Tout noir. Le sol et les rideaux entourant le podium sont le seuil entre ce que l’on voit, les personnages clairement découpés au premier plan, et ce que l’on est invité à imaginer. Recomposés par Benji B, les sons et les voix s’élèvent comme dans un rêve, un lent vortex, rassurant et délibéré. Comme la veste en cuir noir et les clous et œillets en acier qui ponctuent les vêtements partout – les chaussures et bottes pointues noires, blanches et rouges. La lumière est froide ; hyper-réel.
Lucie et Luke Meier ont imaginé une collection et une mise en scène qui transforment l’obscurité – ces teintes qui semblent imprégner notre époque – en lumière, en l’éclat qu’elles nous invitent à capter. Une respiration inversée, où le noir devient lumière en toute fluidité. Comme le joli imprimé floral qui émerge progressivement d’une robe longue et fine, d’un noir dense, d’un trench ou d’une chemise. Comme les rubans qui ajoutent une dimension texturée à une robe crème immaculée ou les plumes et les feuilles jaillissant doucement d’une laine de tailleur anglais. Élever le quotidien à la perfection vestimentaire. Avec des coupes crues.
Une expérience esthétique qui rend palpable la tension entre les contraires, les différentes textures et les touches, que les Meier poursuivent et arrangent si sciemment.
Urbains et nocturnes, résistants et décoratifs, tous les vêtements sont également luxueux, scintillants et réels. Un clin d’œil à la nostalgie insoumise et inversée de la Nouvelle Vague, à la libre appropriation des codes de la tradition. Tout ce qui suscite l’imagination de Lucie et Luke se transforme en tendre désir d’être beaux, glamour et raffinés.
Les longues rayures de paillettes, argentées et noires, appliquées à la main sur les robes droites et plissées, en velours tricoté, taffetas et soie, et les kilts (la plupart des jupes le sont, aussi bien pour les femmes que pour les hommes), sont aériens et pointus. Les manteaux et les cols en fourrure de mouton bleue et à pointe noire sont somptueux. Il en va de même pour les tricots d’alpaga et de cachemire ingénieusement tissés à la main, rétrécis ou surdimensionnés.
Une diversité qui est complétée par des pochettes, des sacs à main, des cabas et des sacs à bandoulière variés et somptueux à bretelles réglables.
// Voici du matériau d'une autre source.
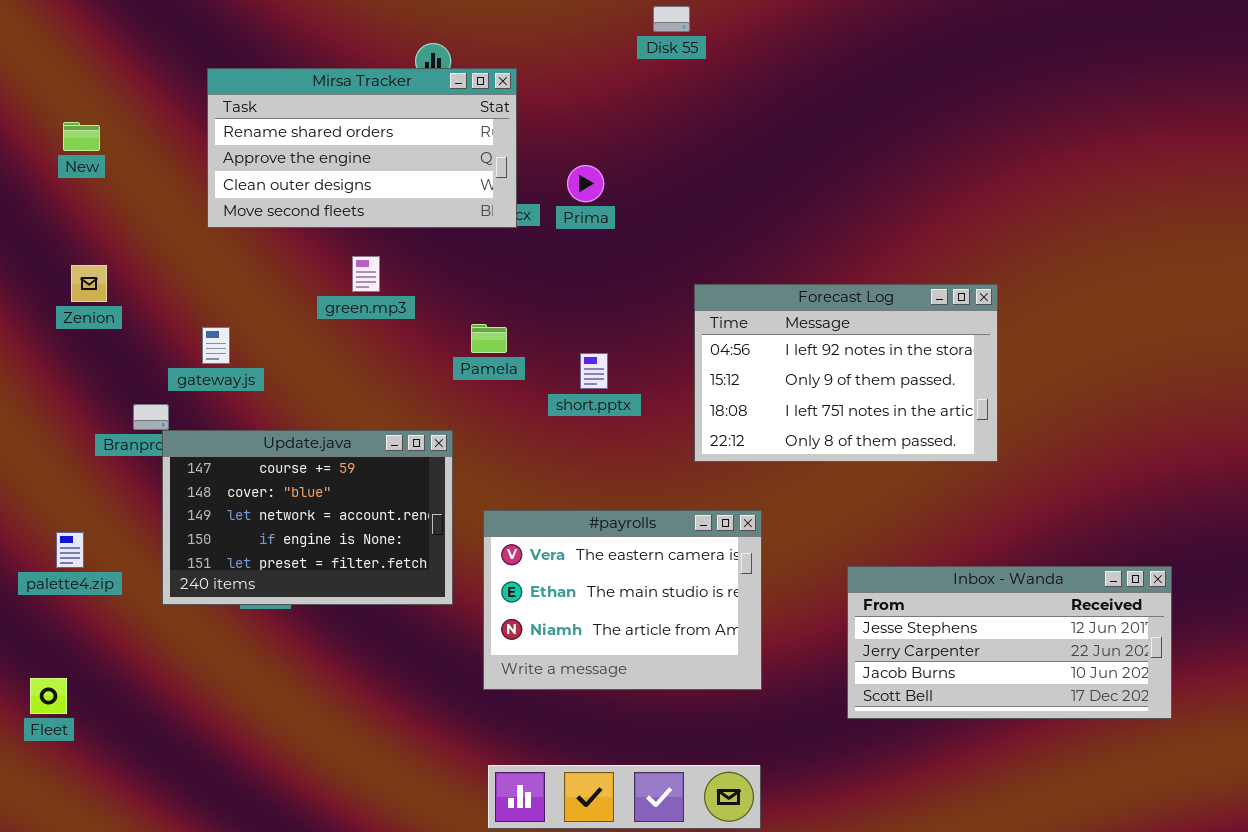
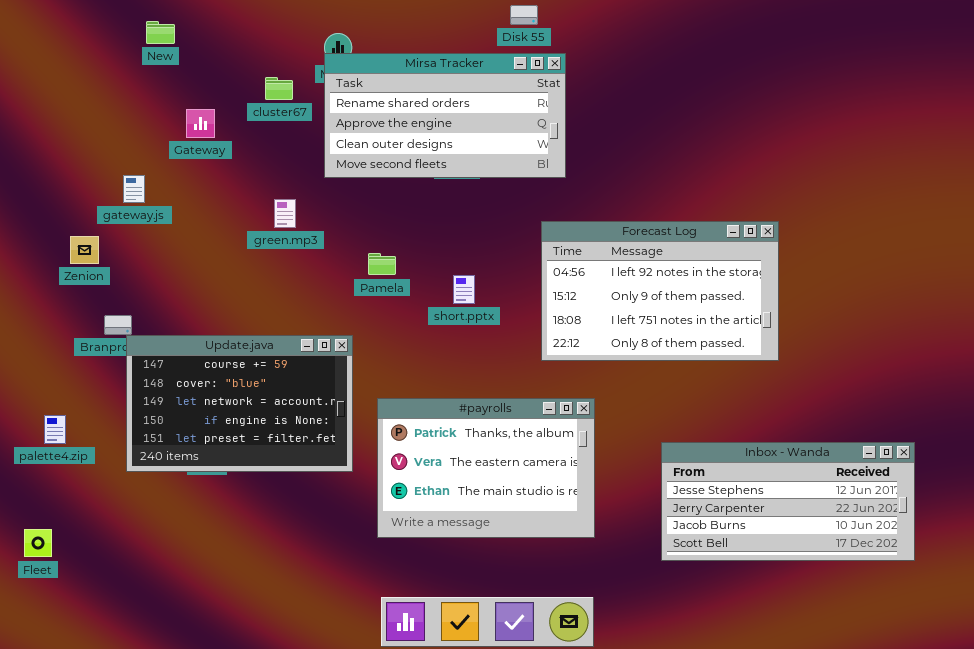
Mirsa Tracker: [207,68,517,228] -> [324,53,566,178], moved
New: [63,122,100,151] -> [146,21,175,44], moved
Zenion: [71,265,107,302] -> [70,236,99,264], moved
gateway.js: [202,327,230,364] -> [123,175,145,203], moved
#payrolls: [483,510,762,690] -> [377,398,595,538], scrolled up 1 row

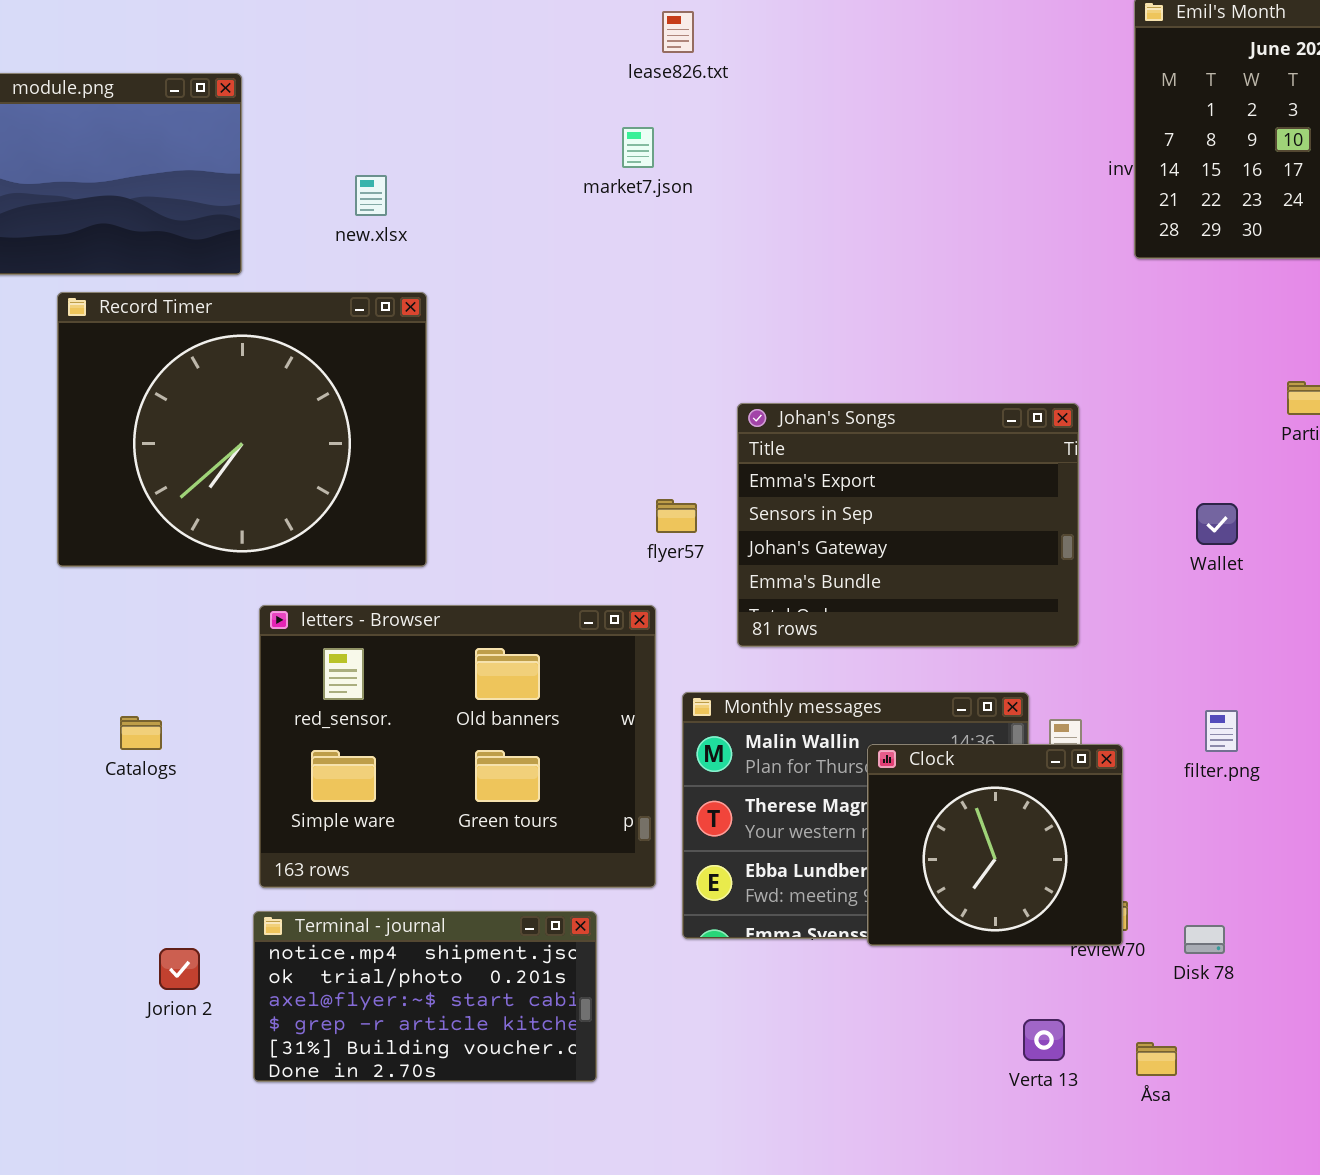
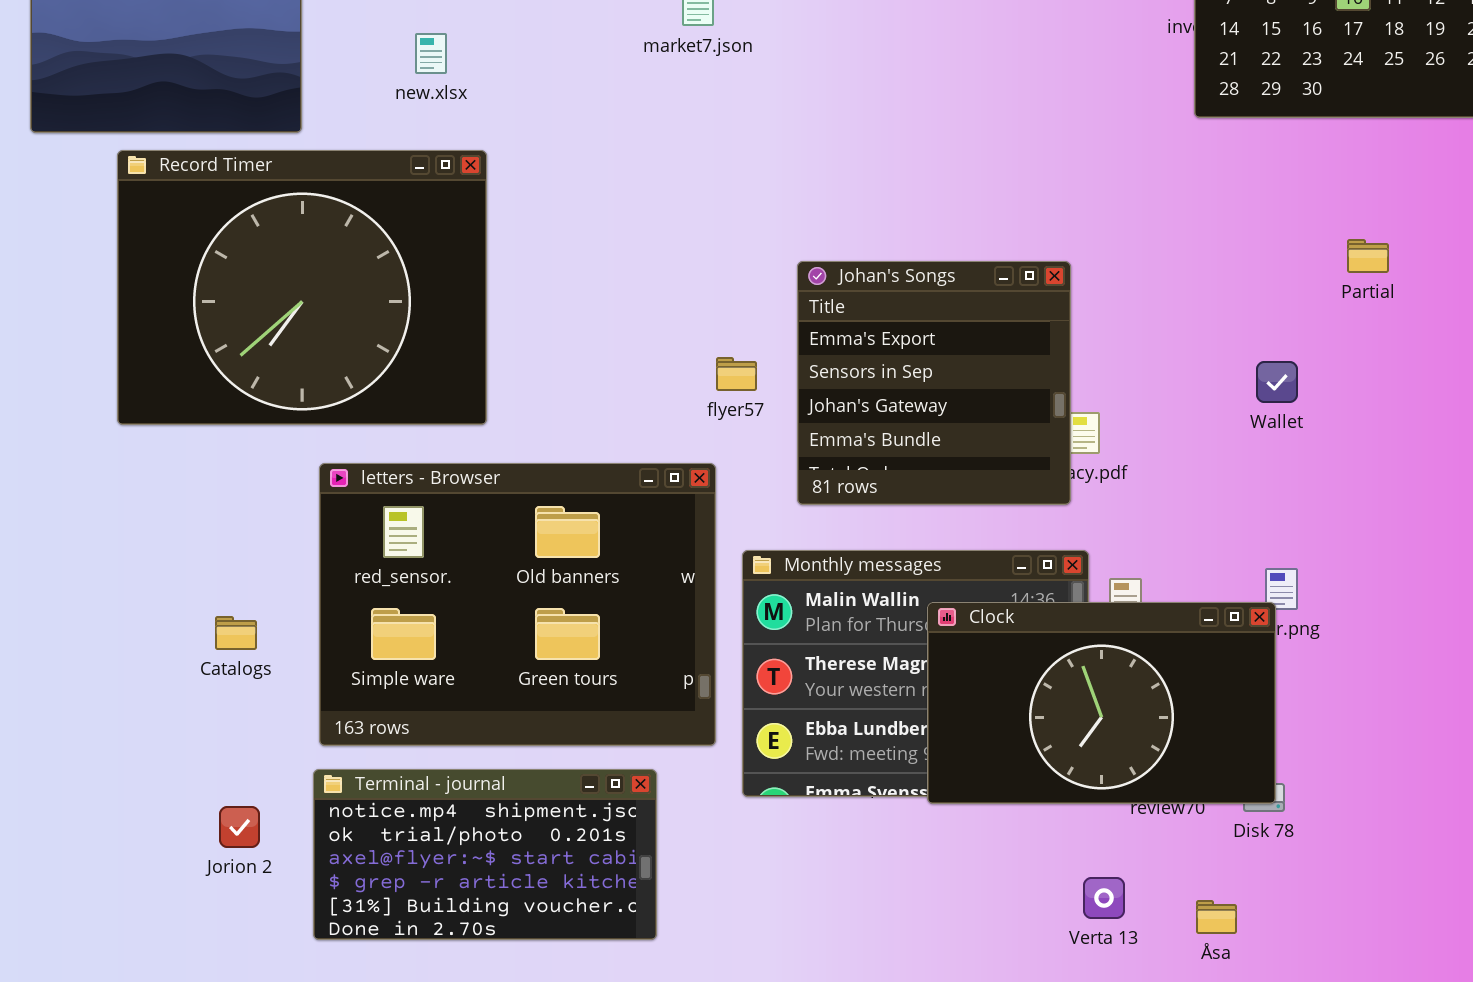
Johan's Songs: [737,403,1079,647] -> [797,261,1071,505], resized
Catalogs: [120,716,162,750] -> [215,616,257,650], moved
Clock: [867,744,1123,946] -> [927,602,1276,804], resized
Petits et grands, forts, sculpturaux et audacieux.
La construction des vestes et manteaux masculins joue avec la sévérité – mais joue. Il y a toujours quelque chose qui rend les choses différentes de ce qu’elles paraissent au premier abord : une ceinture cloutée, un col, une fermeture éclair, un empiècement de dentelle.
L’argent, le bordeaux, le rouge pur, le bleu lac et le lilas parsèment la palette de couleurs principalement noire, blanche et grise. Renverser l’obscurité, du noir à la lumière, du mat au brillant, du solide au transparent, en traversant les formes qui définissent les archétypes du vêtement féminin et masculin. Fusionnant sensibilité et auto-défense de sordide.